Problems and tasks –
1. In the voice assistant feature description, what happens when the user says "Stop translating"?
2. For each statement, decide whether the voice assistant feature description supports it. Answer yes or no, and quote the deciding words from the description. (a) The on-device knowledge graph makes no cloud calls. (b) Saying "Remember my car is in lot B level 3" saves the location with GPS and a timestamp. (c) Social Context works separately from face recognition.
3. Carry on the voice assistant feature description from the end of its On-Device Knowledge Brain paragraph.

Document text –

Remember where you put things. Uses GPS to calculate distance.

Say What Happens
"Remember my car is in lot B level 3" Saves with GPS + timestamp
"Where are my keys?" "Your keys were on the kitchen counter, 2 hours ago. That's very close to where you are now."
"Where did I park?" Retrieves car location with distance

Live Translation

Continuous real-time translation of spoken foreign language.

Say What Happens
"Start translating Spanish to English" Begins continuous translation
"Stop translating" Ends session, reports count
"Switch to Japanese to English" Changes languages on the fly

Supports 25+ languages including Spanish, French, German, Japanese, Chinese, Korean, Arabic, and more.

Social Context

Build dossiers about people you meet.

Say What Happens
"Remember Sarah works at Google and likes hiking" Fact saved
"What do I know about Sarah?" "About Sarah: works at Google, likes hiking. First noted 3 days ago."

Works alongside face recognition — when the AI recognizes someone, it can recall your notes about them.

On-Device Knowledge Brain

A private, on-device knowledge graph that quietly connects what you tell it — people, places, things, and how they relate — with zero cloud calls. Notes, social context, face encounters, and meeting summaries all feed it, and the AI can query the whole graph in one step.

Listed records –
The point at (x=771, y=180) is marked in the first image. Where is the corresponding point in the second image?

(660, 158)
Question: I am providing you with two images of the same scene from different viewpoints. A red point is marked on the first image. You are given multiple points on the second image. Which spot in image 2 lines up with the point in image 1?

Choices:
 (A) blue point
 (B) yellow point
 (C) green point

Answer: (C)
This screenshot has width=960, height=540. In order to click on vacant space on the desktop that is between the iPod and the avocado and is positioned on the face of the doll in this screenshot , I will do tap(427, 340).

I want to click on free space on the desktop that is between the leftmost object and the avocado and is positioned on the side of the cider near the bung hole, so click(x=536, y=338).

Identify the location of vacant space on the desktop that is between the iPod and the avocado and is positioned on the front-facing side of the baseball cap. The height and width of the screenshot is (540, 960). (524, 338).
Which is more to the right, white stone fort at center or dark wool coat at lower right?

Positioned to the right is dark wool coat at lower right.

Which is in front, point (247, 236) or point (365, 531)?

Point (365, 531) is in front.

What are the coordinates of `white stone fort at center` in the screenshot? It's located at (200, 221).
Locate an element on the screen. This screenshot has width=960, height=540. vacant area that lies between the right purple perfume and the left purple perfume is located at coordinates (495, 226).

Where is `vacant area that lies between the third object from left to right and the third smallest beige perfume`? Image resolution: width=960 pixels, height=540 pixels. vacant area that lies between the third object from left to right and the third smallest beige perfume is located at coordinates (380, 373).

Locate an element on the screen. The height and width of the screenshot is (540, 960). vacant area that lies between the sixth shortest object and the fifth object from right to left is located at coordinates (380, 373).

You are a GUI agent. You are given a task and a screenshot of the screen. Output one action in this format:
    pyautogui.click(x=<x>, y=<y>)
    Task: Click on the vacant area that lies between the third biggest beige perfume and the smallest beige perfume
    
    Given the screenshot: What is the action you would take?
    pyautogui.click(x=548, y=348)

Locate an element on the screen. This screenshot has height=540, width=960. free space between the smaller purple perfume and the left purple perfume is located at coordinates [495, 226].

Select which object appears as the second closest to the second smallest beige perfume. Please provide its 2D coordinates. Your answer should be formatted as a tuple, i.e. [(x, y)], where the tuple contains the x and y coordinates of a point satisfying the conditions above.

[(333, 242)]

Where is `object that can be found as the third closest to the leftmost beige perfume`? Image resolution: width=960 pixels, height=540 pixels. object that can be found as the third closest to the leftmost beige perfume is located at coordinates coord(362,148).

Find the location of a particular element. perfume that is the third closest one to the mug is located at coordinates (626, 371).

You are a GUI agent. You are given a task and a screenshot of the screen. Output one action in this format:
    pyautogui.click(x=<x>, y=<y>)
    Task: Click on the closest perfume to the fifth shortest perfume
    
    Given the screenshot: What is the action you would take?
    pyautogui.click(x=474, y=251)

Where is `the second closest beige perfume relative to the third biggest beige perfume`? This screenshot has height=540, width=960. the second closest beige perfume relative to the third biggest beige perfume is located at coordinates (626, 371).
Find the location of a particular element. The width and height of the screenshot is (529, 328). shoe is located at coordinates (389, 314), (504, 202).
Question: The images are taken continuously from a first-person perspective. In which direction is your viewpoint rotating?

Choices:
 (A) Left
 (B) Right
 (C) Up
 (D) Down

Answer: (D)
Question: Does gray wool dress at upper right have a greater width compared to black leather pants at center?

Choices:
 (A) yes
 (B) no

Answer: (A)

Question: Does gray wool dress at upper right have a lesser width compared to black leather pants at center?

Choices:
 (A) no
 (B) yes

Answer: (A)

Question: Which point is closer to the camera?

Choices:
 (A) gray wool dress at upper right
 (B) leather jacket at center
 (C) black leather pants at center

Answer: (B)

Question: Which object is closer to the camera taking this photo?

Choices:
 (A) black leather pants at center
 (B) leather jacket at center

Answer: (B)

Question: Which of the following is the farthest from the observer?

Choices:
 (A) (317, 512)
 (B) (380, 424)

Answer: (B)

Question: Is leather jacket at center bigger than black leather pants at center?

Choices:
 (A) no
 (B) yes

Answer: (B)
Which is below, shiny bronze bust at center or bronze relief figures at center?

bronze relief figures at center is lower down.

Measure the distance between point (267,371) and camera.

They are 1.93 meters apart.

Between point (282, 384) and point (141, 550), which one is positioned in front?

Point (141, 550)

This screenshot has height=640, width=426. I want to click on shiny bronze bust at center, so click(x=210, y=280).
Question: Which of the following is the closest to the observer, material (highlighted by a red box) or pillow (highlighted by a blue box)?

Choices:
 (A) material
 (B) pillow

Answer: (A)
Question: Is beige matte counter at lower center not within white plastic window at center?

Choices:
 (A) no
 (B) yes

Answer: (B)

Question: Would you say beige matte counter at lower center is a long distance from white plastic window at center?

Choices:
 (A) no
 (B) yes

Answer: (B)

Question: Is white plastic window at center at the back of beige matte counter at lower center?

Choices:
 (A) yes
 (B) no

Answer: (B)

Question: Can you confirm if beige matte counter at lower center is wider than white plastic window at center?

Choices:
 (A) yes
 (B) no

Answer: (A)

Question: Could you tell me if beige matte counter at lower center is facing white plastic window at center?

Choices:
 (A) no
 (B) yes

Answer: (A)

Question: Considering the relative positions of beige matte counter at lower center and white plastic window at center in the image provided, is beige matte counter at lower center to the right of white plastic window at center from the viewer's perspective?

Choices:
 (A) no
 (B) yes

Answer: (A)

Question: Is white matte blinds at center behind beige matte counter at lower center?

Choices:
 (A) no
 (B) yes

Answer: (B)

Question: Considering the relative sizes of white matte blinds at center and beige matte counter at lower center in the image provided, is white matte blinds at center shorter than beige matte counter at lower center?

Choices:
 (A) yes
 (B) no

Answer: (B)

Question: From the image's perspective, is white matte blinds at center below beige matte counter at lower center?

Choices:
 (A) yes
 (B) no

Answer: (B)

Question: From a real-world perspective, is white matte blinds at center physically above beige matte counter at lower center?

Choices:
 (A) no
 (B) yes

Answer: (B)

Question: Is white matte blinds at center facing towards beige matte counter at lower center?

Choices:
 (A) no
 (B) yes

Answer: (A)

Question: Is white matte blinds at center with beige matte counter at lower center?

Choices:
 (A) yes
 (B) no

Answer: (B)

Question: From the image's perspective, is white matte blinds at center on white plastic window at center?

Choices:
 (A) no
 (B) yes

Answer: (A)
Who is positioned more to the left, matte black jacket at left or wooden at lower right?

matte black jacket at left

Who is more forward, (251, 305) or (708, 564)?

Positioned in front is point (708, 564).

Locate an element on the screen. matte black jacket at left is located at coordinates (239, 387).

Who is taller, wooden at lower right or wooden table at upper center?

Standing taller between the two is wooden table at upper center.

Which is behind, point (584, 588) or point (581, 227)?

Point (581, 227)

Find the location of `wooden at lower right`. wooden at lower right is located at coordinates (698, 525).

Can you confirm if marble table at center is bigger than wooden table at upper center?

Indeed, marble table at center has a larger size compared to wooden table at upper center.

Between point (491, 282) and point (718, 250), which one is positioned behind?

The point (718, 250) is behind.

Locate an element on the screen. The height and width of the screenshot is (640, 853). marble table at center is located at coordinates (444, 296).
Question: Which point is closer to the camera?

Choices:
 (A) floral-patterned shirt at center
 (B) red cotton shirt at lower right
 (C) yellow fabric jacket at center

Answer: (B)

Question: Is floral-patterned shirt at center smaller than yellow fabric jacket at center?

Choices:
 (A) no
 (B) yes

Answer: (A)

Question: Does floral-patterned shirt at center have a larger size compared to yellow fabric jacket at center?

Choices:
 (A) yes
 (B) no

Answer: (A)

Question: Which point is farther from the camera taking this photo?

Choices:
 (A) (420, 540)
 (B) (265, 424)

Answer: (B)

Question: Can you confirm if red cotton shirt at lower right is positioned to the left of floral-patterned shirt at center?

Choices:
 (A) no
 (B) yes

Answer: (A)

Written answers –
1. The translation session ends, and a count is reported.

2.
(a) Yes: "with zero cloud calls"
(b) Yes: "Saves with GPS + timestamp"
(c) No: "Works alongside face recognition"

3.
Say What Happens
"Who did I meet at the conference?" Recalls people and where/when you encountered them
"How do I know Sarah?" Traces the facts and relationships linking you

Native-first — it works without any external gateway, and everything stays on the phone.

Barge-In

Interrupt the AI mid-sentence by saying any wake word. It stops immediately and starts listening to your new question.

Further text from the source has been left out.